**Problem 1**
In the passage below on reading activities for children, write out everything from "Consider providing other" down to "try it out.".
**Problem 2**
Extend the passage below on reading activities for children, picking up after its last sentence.

**Given passage**
-- -- --
Read Around the World
Develop both geography and reading skills with a few supplies. Start with a large world map, thumbtacks, slips of paper and markers.
Develop an itinerary for the family. Create a starting point and find books from the library about that country. Look in a children’s librarians subject reference book. Depending on the ages of your children, you can read picture books from, or about the country. Fables and fairy tales, customs, history, magazine articles, anything goes. After reading and discussing books write the titles on a piece of paper and thumbtack to the map. Everyone in the family can travel together, or each child can make their own journey.
Show children how to write a postcard requesting information about states to the appropriate Chamber of Congress. They can also write to the corresponding United States embassy for information.
Read Outside the Book
School-aged kids may become opposed to reading if they have are saddled with a lot of homework, are struggling readers or just have never enjoyed books. There are other ways to keep them reading beyond regular books.
Consider providing other options such as magazines, comic books, joke books, activity books. Purchase children’s cookbooks and post-it notes. Let them choose recipes and write the needed ingredients on a post-it. The next time you go shopping pick up the ingredients and let them try it out.
-- -- --
**Record set**
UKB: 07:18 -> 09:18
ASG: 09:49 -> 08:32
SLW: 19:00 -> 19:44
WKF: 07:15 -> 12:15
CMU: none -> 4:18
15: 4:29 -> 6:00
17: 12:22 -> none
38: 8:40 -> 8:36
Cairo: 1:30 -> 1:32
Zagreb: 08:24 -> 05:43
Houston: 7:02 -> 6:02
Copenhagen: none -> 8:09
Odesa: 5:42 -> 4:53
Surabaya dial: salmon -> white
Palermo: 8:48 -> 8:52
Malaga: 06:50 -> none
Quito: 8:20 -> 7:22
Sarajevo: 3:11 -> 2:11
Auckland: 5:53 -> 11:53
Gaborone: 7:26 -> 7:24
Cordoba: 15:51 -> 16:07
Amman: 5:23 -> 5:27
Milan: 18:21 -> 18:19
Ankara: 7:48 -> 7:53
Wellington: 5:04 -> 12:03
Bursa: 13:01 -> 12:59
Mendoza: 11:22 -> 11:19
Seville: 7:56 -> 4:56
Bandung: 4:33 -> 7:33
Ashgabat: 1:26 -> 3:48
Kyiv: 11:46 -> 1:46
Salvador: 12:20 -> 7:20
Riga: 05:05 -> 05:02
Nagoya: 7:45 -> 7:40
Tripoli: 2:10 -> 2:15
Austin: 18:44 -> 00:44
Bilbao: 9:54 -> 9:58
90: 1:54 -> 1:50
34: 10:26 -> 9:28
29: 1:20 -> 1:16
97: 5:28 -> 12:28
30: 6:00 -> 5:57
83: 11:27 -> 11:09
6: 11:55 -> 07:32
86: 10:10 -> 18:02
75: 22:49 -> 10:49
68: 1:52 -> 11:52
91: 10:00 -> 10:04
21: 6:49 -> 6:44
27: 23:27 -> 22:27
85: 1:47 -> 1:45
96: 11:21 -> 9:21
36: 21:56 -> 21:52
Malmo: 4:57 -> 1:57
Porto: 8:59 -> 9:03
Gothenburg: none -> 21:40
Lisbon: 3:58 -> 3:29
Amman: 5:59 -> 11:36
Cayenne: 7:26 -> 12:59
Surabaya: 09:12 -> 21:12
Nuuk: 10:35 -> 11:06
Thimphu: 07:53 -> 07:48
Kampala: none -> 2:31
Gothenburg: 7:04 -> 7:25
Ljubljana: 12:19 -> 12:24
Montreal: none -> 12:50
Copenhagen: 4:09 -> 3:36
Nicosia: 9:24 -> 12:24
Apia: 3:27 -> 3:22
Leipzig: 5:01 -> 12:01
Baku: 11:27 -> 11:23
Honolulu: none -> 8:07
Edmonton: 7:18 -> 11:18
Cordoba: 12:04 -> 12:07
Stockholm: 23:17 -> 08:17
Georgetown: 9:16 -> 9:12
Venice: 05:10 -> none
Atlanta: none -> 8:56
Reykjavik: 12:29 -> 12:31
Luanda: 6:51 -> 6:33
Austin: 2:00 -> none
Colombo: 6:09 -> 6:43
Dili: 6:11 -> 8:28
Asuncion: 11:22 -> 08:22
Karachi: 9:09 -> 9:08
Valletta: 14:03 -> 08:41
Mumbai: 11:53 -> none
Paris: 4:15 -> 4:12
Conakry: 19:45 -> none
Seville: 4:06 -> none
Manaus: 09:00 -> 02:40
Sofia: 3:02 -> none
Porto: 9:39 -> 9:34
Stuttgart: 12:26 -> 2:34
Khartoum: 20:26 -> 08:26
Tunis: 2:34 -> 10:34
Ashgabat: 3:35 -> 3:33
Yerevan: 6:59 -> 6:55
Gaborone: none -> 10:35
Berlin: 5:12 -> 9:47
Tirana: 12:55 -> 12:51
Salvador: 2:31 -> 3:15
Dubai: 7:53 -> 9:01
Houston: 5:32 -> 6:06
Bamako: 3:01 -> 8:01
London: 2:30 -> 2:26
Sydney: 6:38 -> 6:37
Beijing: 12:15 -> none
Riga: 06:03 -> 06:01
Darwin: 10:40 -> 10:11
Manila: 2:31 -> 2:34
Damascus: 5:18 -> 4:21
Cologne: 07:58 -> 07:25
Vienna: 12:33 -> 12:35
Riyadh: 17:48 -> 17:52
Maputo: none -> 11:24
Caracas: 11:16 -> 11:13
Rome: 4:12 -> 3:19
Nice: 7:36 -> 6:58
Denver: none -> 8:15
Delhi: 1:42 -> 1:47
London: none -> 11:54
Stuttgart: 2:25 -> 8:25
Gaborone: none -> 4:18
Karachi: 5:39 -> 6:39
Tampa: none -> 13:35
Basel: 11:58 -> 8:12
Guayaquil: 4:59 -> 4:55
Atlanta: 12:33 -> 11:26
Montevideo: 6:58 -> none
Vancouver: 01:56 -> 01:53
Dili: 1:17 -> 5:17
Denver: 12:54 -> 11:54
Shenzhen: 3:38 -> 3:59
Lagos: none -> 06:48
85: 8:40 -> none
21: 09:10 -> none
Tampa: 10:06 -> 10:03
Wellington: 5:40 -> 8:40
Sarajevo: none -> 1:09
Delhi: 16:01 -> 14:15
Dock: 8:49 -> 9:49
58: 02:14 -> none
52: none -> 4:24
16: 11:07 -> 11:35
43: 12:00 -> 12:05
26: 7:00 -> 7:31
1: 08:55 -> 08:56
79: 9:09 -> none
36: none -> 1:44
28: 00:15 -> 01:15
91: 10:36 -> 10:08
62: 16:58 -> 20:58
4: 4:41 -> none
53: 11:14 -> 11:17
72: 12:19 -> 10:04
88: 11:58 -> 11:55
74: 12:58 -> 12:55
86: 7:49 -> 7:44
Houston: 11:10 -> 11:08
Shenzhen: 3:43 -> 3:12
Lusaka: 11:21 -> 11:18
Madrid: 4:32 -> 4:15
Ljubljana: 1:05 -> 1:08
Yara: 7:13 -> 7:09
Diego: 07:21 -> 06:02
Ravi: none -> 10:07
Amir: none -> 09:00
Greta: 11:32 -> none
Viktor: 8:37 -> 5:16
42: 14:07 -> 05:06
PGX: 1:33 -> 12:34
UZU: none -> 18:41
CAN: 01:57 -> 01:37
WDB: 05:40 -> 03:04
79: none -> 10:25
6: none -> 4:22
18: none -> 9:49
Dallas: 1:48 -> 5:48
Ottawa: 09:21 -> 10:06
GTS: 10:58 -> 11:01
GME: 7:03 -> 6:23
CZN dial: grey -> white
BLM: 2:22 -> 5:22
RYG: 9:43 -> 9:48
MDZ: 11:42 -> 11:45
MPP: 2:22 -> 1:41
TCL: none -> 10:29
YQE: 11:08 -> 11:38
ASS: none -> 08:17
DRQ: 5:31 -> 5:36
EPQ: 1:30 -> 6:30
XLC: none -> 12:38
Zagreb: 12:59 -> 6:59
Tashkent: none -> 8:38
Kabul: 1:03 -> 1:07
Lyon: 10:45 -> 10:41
-- -- --
**Expected output 1**
Consider providing other options such as magazines, comic books, joke books, activity books. Purchase children’s cookbooks and post-it notes. Let them choose recipes and write the needed ingredients on a post-it. The next time you go shopping pick up the ingredients and let them try it out.

**Expected output 2**
Order a magazine in your child’s favorite subject, whether that is a sport, fashion or video games. Catalogs are another idea for kids who are passionate about a subject. Music lovers can be encouraged to look up lyrics or find out the inspiration behind the song and may even be inspired to have them write their own.
Finally, make it a point to pick out books for gifts. Give your own children books on special occasions as well as encouraging them to choose a fun chapter book, comic or joke book to go with their friends birthday gift. Paperback books are often the same price or less than a greeting card. Go ahead and let them inscribe a greeting on the inside cover and pop in an envelope to put on the present. Choosing books will become a habit.